Japan’s $2 billion initiative to prepare pandemic vaccines in 100 days

A new Japanese research effort will work on vaccines against infectious diseases, including coronaviruses, monkeypox and dengue virus.Credit: Eugene Hoshiko/AP/Shutterstock

After acknowledging Japan was slow to develop COVID-19 vaccines, the government has pledged to invest $2 billion in a vaccine research initiative to ensure the country is ready to respond. quickly to future epidemics.

The Strategic Research and Development Center for Advanced Biomedical Vaccines for Preparedness and Response (SCARDA) will initially invest in vaccine research for eight pathogens, including coronaviruses, monkeypox, dengue virus and Zika virus, using a range of technologies for vaccine delivery, such as mRNA technology, viral vectors and recombinant proteins.

Japan has been “too slow to catch up” with the rest of the world in making COVID-19 vaccines, says Ken Ishii, a University of Tokyo vaccinologist who is also part of SCARDA’s selected central research center. The country’s three most advanced COVID-19 vaccine candidates are still in late-stage clinical trials and none are approved for use.

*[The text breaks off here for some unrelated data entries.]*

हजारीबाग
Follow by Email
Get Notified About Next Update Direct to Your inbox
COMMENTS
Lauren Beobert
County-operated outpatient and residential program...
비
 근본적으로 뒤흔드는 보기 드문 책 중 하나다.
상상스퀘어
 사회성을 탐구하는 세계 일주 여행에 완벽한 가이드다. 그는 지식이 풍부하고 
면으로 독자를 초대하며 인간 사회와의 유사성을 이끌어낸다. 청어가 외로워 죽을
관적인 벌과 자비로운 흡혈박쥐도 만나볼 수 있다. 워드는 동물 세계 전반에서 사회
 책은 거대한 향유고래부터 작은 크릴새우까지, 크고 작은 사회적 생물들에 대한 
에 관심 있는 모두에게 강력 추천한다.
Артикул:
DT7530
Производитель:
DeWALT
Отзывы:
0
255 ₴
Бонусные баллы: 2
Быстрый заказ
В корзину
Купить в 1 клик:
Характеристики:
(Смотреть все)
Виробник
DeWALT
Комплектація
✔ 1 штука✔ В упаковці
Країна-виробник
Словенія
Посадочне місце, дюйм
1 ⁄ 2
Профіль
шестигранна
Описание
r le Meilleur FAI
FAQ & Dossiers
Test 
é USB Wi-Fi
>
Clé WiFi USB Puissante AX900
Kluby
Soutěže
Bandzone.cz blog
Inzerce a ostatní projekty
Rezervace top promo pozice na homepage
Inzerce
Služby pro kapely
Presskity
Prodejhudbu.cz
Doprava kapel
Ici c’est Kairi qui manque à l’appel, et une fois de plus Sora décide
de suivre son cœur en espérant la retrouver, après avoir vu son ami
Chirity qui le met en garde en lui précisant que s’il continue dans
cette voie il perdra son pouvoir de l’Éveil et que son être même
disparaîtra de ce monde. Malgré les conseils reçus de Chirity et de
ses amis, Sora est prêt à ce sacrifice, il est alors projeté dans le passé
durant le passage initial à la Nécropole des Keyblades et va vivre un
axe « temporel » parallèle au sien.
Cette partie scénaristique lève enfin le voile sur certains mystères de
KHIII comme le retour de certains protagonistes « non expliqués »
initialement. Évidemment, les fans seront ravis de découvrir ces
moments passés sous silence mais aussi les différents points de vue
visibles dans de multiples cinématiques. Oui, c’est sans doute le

In recognition of this delay, the Japanese government established SCARDA in March; the center will be officially launched in November, says Ishii. The government has realized that vaccine development is complicated and requires resources, and has given the field a boost, says Toshihiro Horii, a vaccinologist at Osaka University. “It’s a huge amount of money,” he says.

The initiative will bring together researchers from across Japan, says Yoshihiro Kawaoka, a virologist at the University of Tokyo and director of SCARDA’s central research center. “It’s unique, at least for Japan.”

Hundred day goal

SCARDA’s goal will be to produce diagnostic tests, treatments and vaccines ready for mass production within the first 100 days of the identification of a pathogen with pandemic potential. The 100-day mission was first proposed by the UK in 2021 and supported by the other countries in the G7 group of wealthy nations. Similar initiatives include the US Biomedical Advanced Research and Development Agency (BARDA); it coordinates the development of vaccines, drugs and diagnostics in response to public health emergencies, including pandemics, and has invested in several COVID-19 vaccines.

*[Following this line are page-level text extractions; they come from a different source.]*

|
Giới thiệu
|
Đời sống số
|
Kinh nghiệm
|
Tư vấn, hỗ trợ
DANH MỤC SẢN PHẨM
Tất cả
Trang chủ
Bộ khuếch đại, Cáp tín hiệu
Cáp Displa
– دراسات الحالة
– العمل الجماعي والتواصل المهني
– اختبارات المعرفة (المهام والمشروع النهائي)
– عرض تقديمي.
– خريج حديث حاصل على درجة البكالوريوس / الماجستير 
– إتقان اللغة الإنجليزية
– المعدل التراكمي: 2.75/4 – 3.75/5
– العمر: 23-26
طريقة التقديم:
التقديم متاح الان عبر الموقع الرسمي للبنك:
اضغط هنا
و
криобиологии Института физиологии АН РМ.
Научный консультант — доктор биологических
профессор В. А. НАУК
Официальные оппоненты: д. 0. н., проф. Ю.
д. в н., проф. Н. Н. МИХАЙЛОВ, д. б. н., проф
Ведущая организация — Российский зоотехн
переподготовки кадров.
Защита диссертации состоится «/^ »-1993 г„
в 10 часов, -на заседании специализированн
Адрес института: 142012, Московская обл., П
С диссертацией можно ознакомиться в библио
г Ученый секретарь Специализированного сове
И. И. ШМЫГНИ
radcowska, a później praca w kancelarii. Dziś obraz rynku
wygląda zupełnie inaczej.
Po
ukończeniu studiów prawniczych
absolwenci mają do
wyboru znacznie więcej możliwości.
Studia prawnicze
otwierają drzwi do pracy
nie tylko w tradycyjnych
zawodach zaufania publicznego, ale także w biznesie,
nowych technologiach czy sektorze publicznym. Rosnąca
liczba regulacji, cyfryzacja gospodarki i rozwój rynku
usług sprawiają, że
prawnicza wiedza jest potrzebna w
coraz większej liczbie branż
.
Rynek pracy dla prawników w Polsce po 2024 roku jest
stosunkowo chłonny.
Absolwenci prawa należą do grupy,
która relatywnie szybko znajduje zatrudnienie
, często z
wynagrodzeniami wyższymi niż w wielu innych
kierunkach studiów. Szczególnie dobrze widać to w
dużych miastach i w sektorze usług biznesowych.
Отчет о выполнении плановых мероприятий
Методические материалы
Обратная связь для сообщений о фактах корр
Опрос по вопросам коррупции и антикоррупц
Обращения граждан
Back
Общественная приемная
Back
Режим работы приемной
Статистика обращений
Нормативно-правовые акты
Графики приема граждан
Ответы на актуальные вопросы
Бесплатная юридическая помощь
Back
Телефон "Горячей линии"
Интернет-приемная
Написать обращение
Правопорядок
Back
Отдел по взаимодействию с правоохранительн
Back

“Since SCARDA is a new organization, it has a lot to learn from BARDA,” and other vaccine funding initiatives such as the Coalition for Epidemic Preparedness Innovations, says Michinari Hamaguchi, chief executive of SCARDA.

Two of SCARDA’s first approved projects aim to develop universal coronavirus vaccines and vaccines against a group of coronaviruses linked to severe acute respiratory syndrome (SARS), such as SARS-CoV-2. Another project will create an accelerated system for evaluating candidate vaccines.

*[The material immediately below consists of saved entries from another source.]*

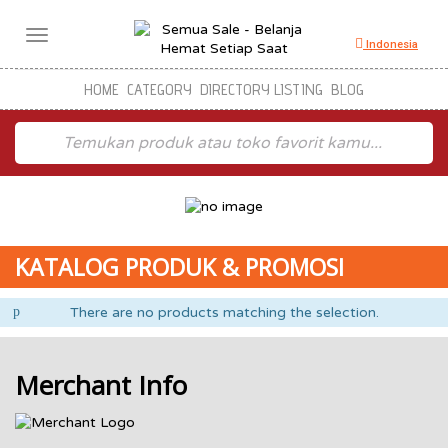
Toggle
Indonesia
navigation
HOME
CATEGORY
DIRECTORY LISTING
BLOG
KATALOG PRODUK & PROMOSI
There are no products matching the selection.
Merchant Info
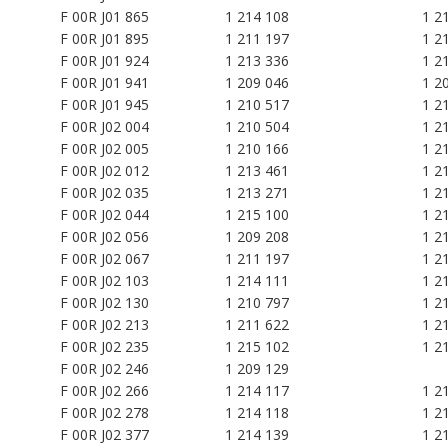
F 00R
J01 865
1 214 108
1 2
F 00R
J01 895
1 211 197
1 2
F 00R
J01 924
1 213 336
1 2
F 00R
J01 941
1 209 046
1 2
F 00R
J01 945
1 210 517
1 2
F 00R J02 004
1 210 504
1 2
F 00R J02 005
1 210 166
1 2
F 00R J02 012
1 213 461
1 2
F 00R J02 035
1 213 271
1 2
F 00R J02 044
1 215 100
1 2
F 00R J02 056
1 209 208
1 2
F 00R J02 067
1 211 197
1 2
F 00R J02 103
1 214 111
1 2
F 00R J02 130
1 210 797
1 2
F 00R J02 213
1 211 622
1 2
F 00R J02 235
1 215 102
1 2
F 00R J02 246
1 209 129
F 00R J02 266
1 214 117
1 2
F 00R J02 278
1 214 118
1 2
F 00R J02 377
1 214 139
1 2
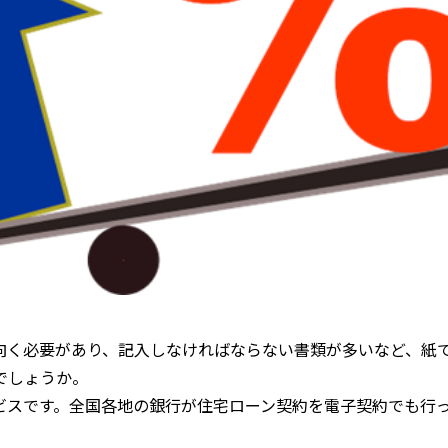
向く必要があり、記入しなければならない書類が多いなど、紙
でしょうか。
ビスです。全国各地の銀行が住宅ローン契約を電子契約でも行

The Japan Center will operate with approximately 30 staff members and funding for a 5-year term. Of the $2 billion allocated, $1.2 billion will go to vaccine research and development projects, and $400 million will be used to support start-ups in drug development. An additional $400 million will be spent to set up a virtual network of centers of excellence for basic research in vaccine science and to test candidate vaccines in early trials. The goal is “to find seeds for future vaccines,” says Kawaoka.

In addition to the Tokyo-based central research center, there will be four main institutes – Osaka University, Nagasaki University, Hokkaido University and Chiba University. Five other institutions will provide support services such as animal models.

Horii, who is leading several malaria clinical trials and is not involved in SCARDA, says the current bottleneck in vaccine development in Japan is translating research into clinical practice. SCARDA will have to go beyond basic science to develop expertise in taking candidate vaccines through clinical trials, he says. “We have many vaccinologists in Japan, but the majority of them are basic researchers.”